We definitely agree that voice interfaces are very rudimentary today. I try to run lots of things through dictation first that normally I would type out with my thumbs on the smartphone or on a keyboard on my computer. Text messages, search terms, commit messages, Slack conversations. Still, it can't perform very basic tasks like changing or backspacing a word or phrase, either because it misheard it or because you want to change it. (And actually as I dictated this paragraph on my 2018 MacBook Pro, it typed out everything I said twice and still required typing interventions, and eventually I just fell back to typing everything.)
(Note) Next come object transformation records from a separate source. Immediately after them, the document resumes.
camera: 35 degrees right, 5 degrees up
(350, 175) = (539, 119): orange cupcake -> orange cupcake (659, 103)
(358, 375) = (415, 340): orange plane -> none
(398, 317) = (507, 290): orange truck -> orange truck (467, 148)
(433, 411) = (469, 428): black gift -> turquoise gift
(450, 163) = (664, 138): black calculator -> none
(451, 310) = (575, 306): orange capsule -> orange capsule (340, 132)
You've laid out some good criteria though. I wouldn't say voice interfaces have really "made it" until it gets to the point where you don't have to ask how to ask it to do something (discoverability). You just ask it to do something and it does it. Although that's just one of many criteria.
The food menu problem is interesting, but pretty much everything that prints out on a ticket in a kitchen is structured data–it should be able to be efficiently conversationalized (preference notwithstanding, of course). Certainly there are many ways you could talk to someone about a menu: what kinds of dishes are there? Appetizers, grilled entrees, pasta, salads, desserts. What kind of entrees? Vegetarian, pork, beef, seafood. OK, but what styles of cuisine? Jamaican, Italian, Szechuan. There's probably an analog to the 5 Why's for figuring out what someone wants to eat! Asking yesterday's weather, though, is a specific case that could probably be solved by an intern, provided that data is easy to find on the Internet (FWIW, I've searched for the very same thing many times and it's much harder to find vs forecasts).
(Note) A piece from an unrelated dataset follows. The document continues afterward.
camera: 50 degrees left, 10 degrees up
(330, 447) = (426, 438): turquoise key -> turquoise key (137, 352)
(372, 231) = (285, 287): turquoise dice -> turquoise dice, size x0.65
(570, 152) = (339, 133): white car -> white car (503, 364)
I concede that there will always be a need for graphical interfaces. How do you "speak" a map, or a CAD model? I guess I was just thinking of things that can accomplished with a keyboard. You can speak anything you can type, even if it's as rudimentary as today, where you have to say "period newline newline" to end a sentence at the end of a paragraph while dictating.
I agree it might seem tough to multitask. But consider WiFi routers serving multiple computers, or hell, even CPUs serving different processes, "simultaneously." If voice recognition and NLP become sufficiently sophisticated I could foresee being able to isolate multiple overlapping voices in an audio sample. If not, consider that you could ask it to look something up, immediately followed by your wife dictating an email to send–or one of you could even interrupt the other–and it could be able to handle the context switching and queuing at speed.
And I understand there's a lot I don't know, and I do remain skeptical that this could ever be perfected. Would it really be able to dictate poetry? Would the forms I create or creatively destroy in free verse just totally confuse the voice interface? Would it be smart enough to side step the confusion via some pseudo-meta-cognitive process and ask me what the hell I'm doing?